Preliminary data on Utah’s year-old policy to screen and drug test welfare applicants show expenditures of $26,391, with nine people testing positive for drug use and five undergoing treatment.
Of those total costs, $5,531 paid for Substance Abuse Subtle Screening Inventory or SASSI tests that were administered to 4,425 people seeking aid under the Temporary Assistance for Needy Families (TANF) program — as required by state legislation that passed in 2012. The remaining $20,860 paid for drug testing of 394 of those applicants — at $50 to $60 per test.
The SASSI test, billed as being 93 percent accurate for adults, is used to rank individuals as having either a high or low probability to abuse drugs or alcohol.
Applicants who rank high must submit to a drug test, and if the results are positive, undergo rehabilitative treatment as part of their employment plan that Utah’s Department of Workforce Services oversees.
Gina Cornia, executive director of Utahns Against Hunger, said the state could made better use of the almost $30,000 spent so far. That amount does not include staff costs to administer the SASSI or to pay for treatment programs.
“It seems silly to drug test hundreds. It’s not worth the money they’re spending,” Cornia said, adding that DWS employment counselors could still screen clients for drug treatment the old-fashioned way — through forging relationships.

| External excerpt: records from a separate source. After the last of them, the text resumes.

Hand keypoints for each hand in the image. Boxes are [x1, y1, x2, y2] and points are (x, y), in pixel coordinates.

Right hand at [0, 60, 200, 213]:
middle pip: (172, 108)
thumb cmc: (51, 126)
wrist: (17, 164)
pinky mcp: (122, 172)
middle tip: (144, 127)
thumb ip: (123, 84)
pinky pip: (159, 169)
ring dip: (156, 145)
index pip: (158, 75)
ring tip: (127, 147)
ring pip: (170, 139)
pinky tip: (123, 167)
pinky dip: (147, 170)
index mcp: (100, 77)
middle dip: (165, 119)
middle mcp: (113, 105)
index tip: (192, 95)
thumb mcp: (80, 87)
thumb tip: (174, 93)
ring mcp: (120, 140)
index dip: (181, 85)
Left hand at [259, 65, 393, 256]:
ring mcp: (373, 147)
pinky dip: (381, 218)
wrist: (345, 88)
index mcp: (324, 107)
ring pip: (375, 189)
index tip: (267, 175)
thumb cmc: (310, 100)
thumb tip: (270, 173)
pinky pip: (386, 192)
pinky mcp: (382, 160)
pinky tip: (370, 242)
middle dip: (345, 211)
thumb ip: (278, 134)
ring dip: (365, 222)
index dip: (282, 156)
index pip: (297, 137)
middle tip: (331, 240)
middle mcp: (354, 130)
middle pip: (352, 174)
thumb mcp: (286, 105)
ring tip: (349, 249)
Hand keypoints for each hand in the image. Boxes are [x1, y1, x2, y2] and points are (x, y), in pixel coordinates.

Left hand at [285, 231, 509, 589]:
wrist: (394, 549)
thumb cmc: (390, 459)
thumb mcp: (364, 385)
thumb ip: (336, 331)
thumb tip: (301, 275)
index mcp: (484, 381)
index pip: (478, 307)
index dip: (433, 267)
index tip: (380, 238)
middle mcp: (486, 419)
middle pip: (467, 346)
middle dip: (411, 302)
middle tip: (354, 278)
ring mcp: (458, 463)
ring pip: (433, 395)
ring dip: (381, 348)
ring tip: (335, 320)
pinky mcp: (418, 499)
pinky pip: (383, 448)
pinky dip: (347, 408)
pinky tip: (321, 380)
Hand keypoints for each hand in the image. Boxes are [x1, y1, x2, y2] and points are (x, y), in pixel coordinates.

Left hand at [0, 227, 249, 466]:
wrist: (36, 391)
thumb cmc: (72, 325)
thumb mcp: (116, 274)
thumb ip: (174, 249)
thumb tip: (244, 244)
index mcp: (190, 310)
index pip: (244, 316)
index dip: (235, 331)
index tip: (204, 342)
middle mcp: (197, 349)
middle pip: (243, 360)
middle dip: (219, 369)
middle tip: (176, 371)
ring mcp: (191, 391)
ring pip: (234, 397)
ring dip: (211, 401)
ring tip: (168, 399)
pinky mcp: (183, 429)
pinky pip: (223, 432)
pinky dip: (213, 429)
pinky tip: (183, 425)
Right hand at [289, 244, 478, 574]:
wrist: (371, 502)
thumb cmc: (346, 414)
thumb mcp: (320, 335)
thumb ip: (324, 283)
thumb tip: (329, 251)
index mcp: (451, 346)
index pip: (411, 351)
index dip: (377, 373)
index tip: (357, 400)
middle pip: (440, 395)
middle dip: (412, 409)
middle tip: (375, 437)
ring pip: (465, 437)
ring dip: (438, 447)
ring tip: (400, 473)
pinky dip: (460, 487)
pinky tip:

According to DWS personnel who attended the Wednesday morning advocates meeting at the Cannon Health Building in Salt Lake City, of the 813 SASSI test-takers who ranked high, more than 300 tested negative, 163 chose to abandon the aid application process and 137 were denied eligibility based on other criteria. Others had false positives or took the SASSI test in error or failed to show up for the drug test.
Geoffrey Landward, deputy director for Utah’s Department of Workforce Services, said he was not going to suggest any recommendations from the data.
“People can read the numbers and make their own conclusions,” Landward said. “This was a policy decision made by the Legislature, signed into law by the governor, and our responsibility is to execute as best we can.”
Blanket drug testing of all aid applicants had previously been suggested, but Landward said those costs would be prohibitive. He also questioned whether such a mandate could pass legal scrutiny.
“The TANF program is intended to remove any barriers to employment for those participating — and substance abuse is a barrier,” Landward said, adding that SASSI tests serve as a relatively cheap assessment tool at about $1.25 each.
The new data are apt to spur some discussion, he added.
“I don’t know if there’s a more effective way to implement this policy,” Landward said. “Is it the right policy? That’s for the Legislature and governor to determine.”